- _Material for this exercise_:
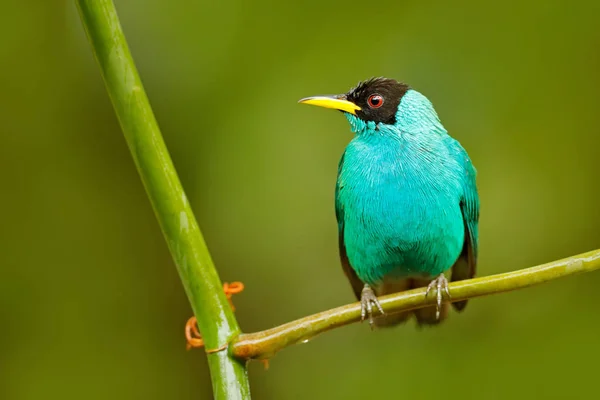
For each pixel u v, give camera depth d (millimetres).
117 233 11578
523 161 11367
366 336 11211
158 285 11531
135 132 4621
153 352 11273
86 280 11359
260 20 11688
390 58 11555
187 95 11508
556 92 11453
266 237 11242
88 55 11648
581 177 11281
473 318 10961
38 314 11133
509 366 10625
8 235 11266
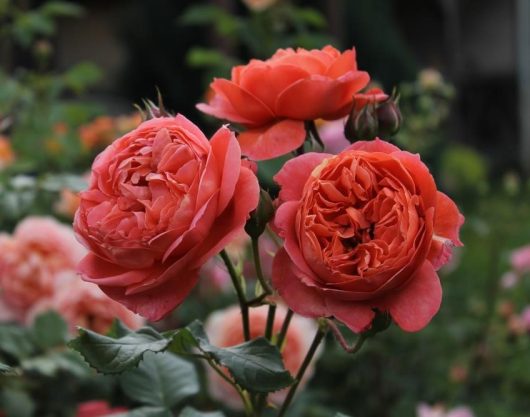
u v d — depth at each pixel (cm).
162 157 77
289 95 86
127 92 565
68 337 115
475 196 325
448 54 783
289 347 117
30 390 121
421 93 211
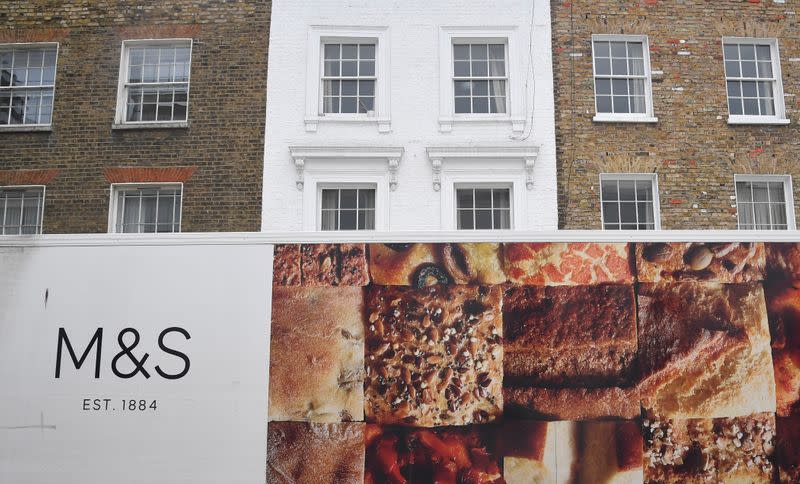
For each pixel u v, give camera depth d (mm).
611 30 13141
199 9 13180
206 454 6734
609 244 7086
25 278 6980
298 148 12555
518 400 6820
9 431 6754
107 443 6742
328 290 6984
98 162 12789
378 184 12617
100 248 7039
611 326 6945
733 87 13219
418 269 7012
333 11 13125
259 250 7051
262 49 13039
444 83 12938
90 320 6926
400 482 6688
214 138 12781
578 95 12922
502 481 6703
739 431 6840
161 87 13188
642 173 12711
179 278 6992
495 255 7039
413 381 6844
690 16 13188
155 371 6848
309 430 6773
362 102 13102
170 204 12875
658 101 12953
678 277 7047
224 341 6898
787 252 7137
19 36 13195
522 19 13133
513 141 12734
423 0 13156
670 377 6891
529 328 6926
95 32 13188
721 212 12641
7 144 12891
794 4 13172
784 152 12867
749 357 6945
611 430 6793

- _Task_:
Show every line in the records above that contains the word "each".

- _Solution below_:
For each pixel u v, give camera depth d (millimetres).
u v d — depth at each pixel (cm).
For each pixel u v, give camera depth d (mm).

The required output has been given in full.